When it came to blood pressure screenings -- which AHA says should begin by age 20 -- survey-takers thought the correct age was 15 years later, at age 35.
Only one-third (28 percent) of men knew that the CDC recommends colon or rectal cancer screening by age 50.
Many also didn’t know when to get a first prostate cancer screening (PSA). On average, survey respondents thought the right age was 42, but it’s 55 to 69, according to the Urology Care Foundation.
“It’s clear that there’s more information in the marketplace that’s easier to access than there was before, but that has not translated into a change in men’s behavior,” Klein said. “One of the main findings was that men don’t have health seeking behavior and they really don’t talk to their friends about it. They talk about sports.”
Klein said it’s not clear why men are so different from women, who tend to talk about health with friends and family.
“Maybe it’s cultural and maybe it’s biological. Men just don’t share health and personal things,” he said.
Men’s Health magazine Executive Editor Bill Stump told CBS News, “I think men are socialized from a really young age to act tough. If you get hurt when you play little league or baseball, the coach says rub a brick on it. When you’re young, if you get hit with a ball, the first thing men say is, ‘Hey don’t cry.’ Men have traditionally been very reluctant to show weakness.”

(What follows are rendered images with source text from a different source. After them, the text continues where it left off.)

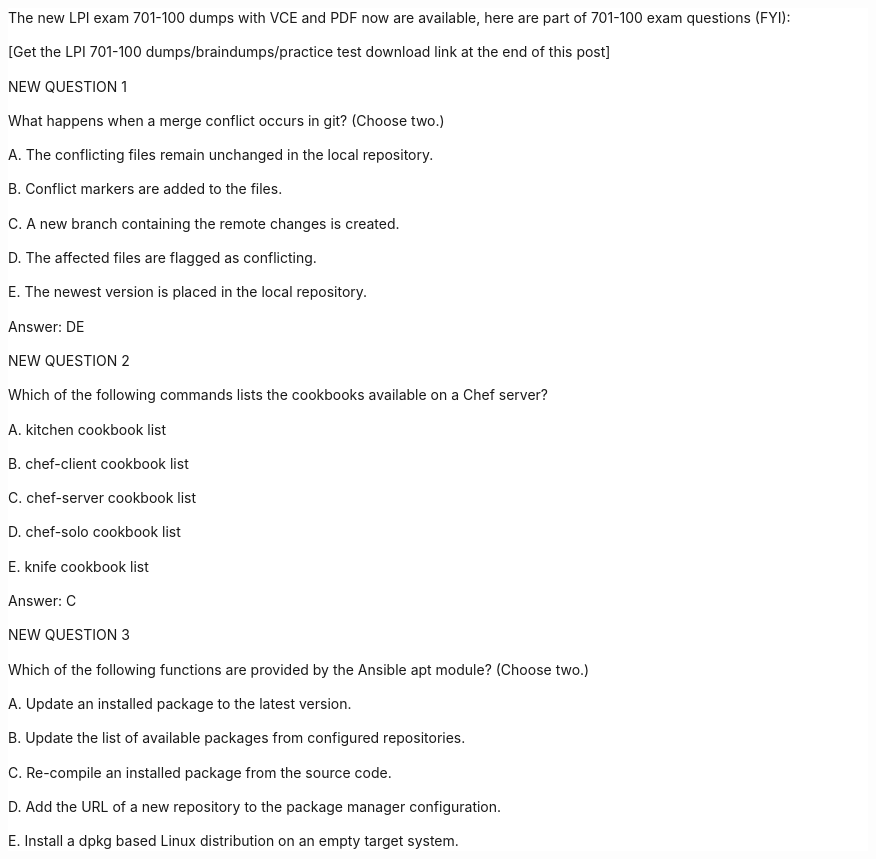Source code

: The new LPI exam 701-100 dumps with VCE and PDF now are available, here are part of 701-100 exam questions (FYI):

 

[Get the LPI 701-100 dumps/braindumps/practice test download link at the end of this post]

 

NEW QUESTION 1

What happens when a merge conflict occurs in git? (Choose two.)

 

A.  The conflicting files remain unchanged in the local repository.

B. Conflict markers are added to the files.

C. A new branch containing the remote changes is created.

D. The affected files are flagged as conflicting.

E. The newest version is placed in the local repository.

 

Answer: DE

 

NEW QUESTION 2

Which of the following commands lists the cookbooks available on a Chef server?

 

A. kitchen cookbook list

B. chef-client cookbook list

C. chef-server cookbook list

D. chef-solo cookbook list

E. knife cookbook list

 

Answer: C

 

NEW QUESTION 3

Which of the following functions are provided by the Ansible apt module? (Choose two.)

 

A. Update an installed package to the latest version.

B. Update the list of available packages from configured repositories.

C. Re-compile an installed package from the source code.

D. Add the URL of a new repository to the package manager configuration.

E. Install a dpkg based Linux distribution on an empty target system.

 
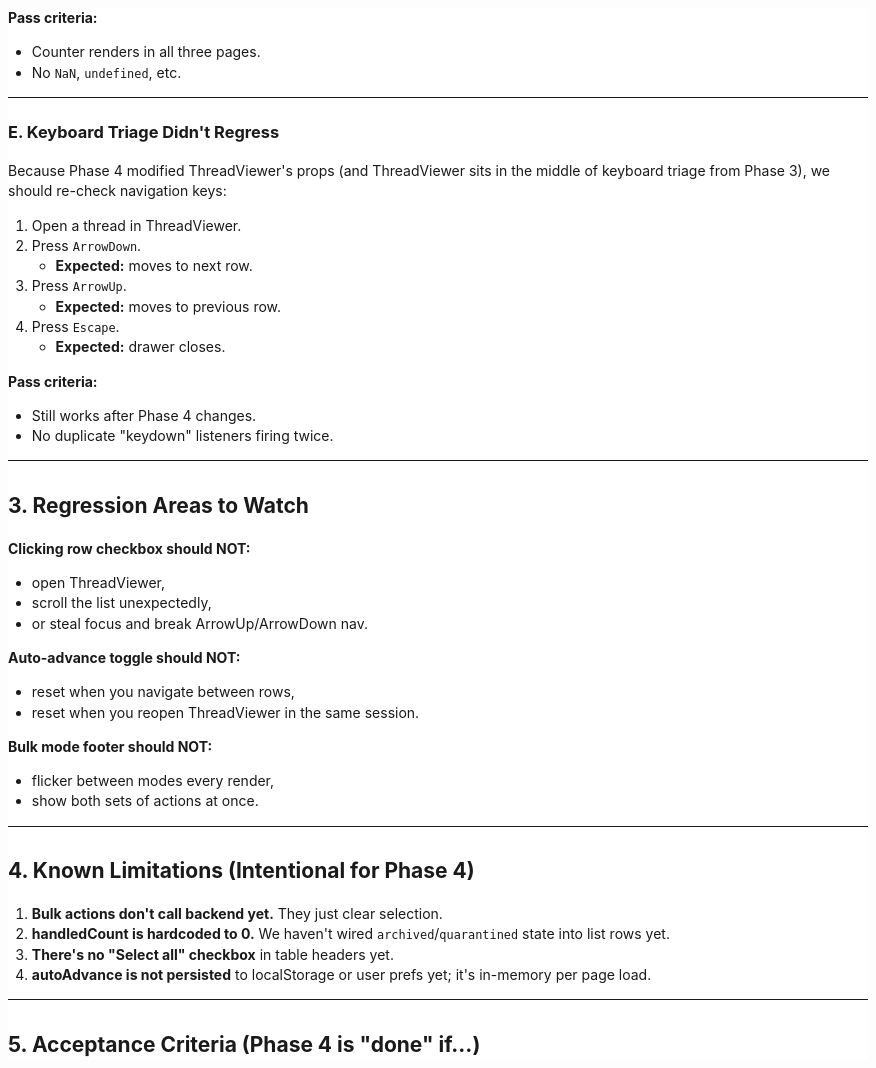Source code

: **Pass criteria:**
- Counter renders in all three pages.
- No `NaN`, `undefined`, etc.

---

### E. Keyboard Triage Didn't Regress

Because Phase 4 modified ThreadViewer's props (and ThreadViewer sits in the middle of keyboard triage from Phase 3), we should re-check navigation keys:

1. Open a thread in ThreadViewer.
2. Press `ArrowDown`.
   - **Expected:** moves to next row.
3. Press `ArrowUp`.
   - **Expected:** moves to previous row.
4. Press `Escape`.
   - **Expected:** drawer closes.

**Pass criteria:**
- Still works after Phase 4 changes.
- No duplicate "keydown" listeners firing twice.

---

## 3. Regression Areas to Watch

**Clicking row checkbox should NOT:**
- open ThreadViewer,
- scroll the list unexpectedly,
- or steal focus and break ArrowUp/ArrowDown nav.

**Auto-advance toggle should NOT:**
- reset when you navigate between rows,
- reset when you reopen ThreadViewer in the same session.

**Bulk mode footer should NOT:**
- flicker between modes every render,
- show both sets of actions at once.

---

## 4. Known Limitations (Intentional for Phase 4)

1. **Bulk actions don't call backend yet.** They just clear selection.
2. **handledCount is hardcoded to 0.** We haven't wired `archived`/`quarantined` state into list rows yet.
3. **There's no "Select all" checkbox** in table headers yet.
4. **autoAdvance is not persisted** to localStorage or user prefs yet; it's in-memory per page load.

---

## 5. Acceptance Criteria (Phase 4 is "done" if…)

But there are encouraging signs that that outlook might be changing, Stump said.
“You do see hospital and emergent care places reaching out more specifically to men -- to knock down those barriers,” Stump said, pointing out that more health care professionals are taking those moments when a guy gets injured and is in for treatment to also address other health issues, such as health screenings, mental health care, and other concerns male patients might have.
The Cleveland Clinic has launched an educational campaign called “MENtion It,” which aims to address the fact that men often do not bring up health issues or get preventive medical care.
“With more health resources and services available for men today than ever before, there really is no excuse for men not to talk about their health and take control of it,” Klein said.
Health doesn’t have to be scary, added Stump, who said he’s “mystified” by the survey finding that many men don’t get an annual medical check-up.
“Being healthy isn’t just an absence of disease. It’s about having energy and the ability to live life the way you imagined for yourself. The reward for eating vegetables can’t be to eat more vegetables. Or the reward for going to the gym can’t just be going to the gym more. The reward for making healthier choices is to have more energy to do the things you love with the people you love,” said Stump.